Damage process of a fiber bundle with a strain gradient

TL;DR

This paper investigates how a strain gradient influences damage and failure patterns in fiber bundles, revealing different failure modes and burst size distributions depending on disorder strength.

Contribution

It introduces a fiber bundle model with a strain gradient via wedge geometry, uncovering novel failure behaviors and burst statistics not seen in uniform stress models.

Findings

Weak disorder leads to crack-like failure with a shrinking process zone.

Strong disorder causes random, burst-like failures with power-law size distributions.

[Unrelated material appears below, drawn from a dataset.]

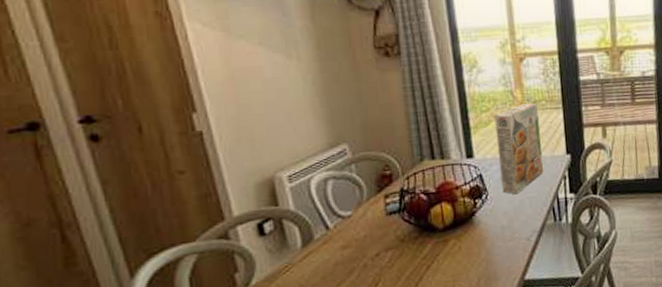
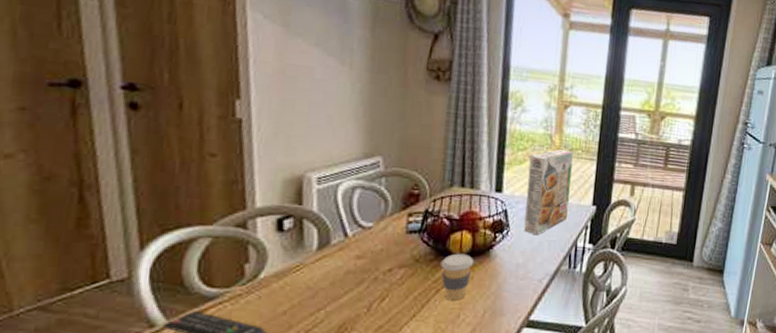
coffee cup: none [426,225,459,274] -> present [441,253,474,301]

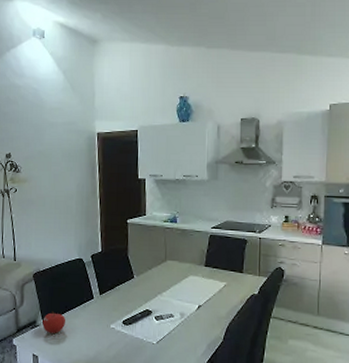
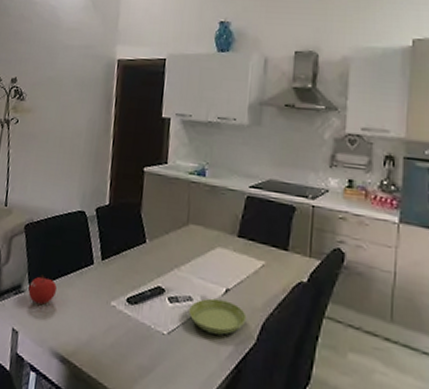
saucer: none [171,313,215,339] -> present [189,298,247,335]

Largest burst size scales with disorder strength as a power law with exponent 2/3.

Abstract

We study the damage process of fiber bundles in a wedge-shape geometry which ensures a constant strain gradient. To obtain the wedge geometry we consider the three-point bending of a bar, which is modelled as two rigid blocks glued together by a thin elastic interface. The interface is discretized by parallel fibers with random failure thresholds, which get elongated when the bar is bent. Analyzing the progressive damage of the system we show that the strain gradient results in a rich spectrum of novel behavior of fiber bundles. We find that for weak disorder an interface crack is formed as a continuous region of failed fibers. Ahead the crack a process zone develops which proved to shrink with increasing deformation making the crack tip sharper as the crack advances. For strong disorder, failure of the system occurs as a spatially random sequence of breakings. Damage of the fiber bundle proceeds in bursts whose size distribution shows a power law behavior with a crossover from an exponent 2.5 to 2.0 as the disorder is weakened. The size of the largest burst increases as a power law of the strength of disorder with an exponent 2/3 and saturates for strongly disordered bundles.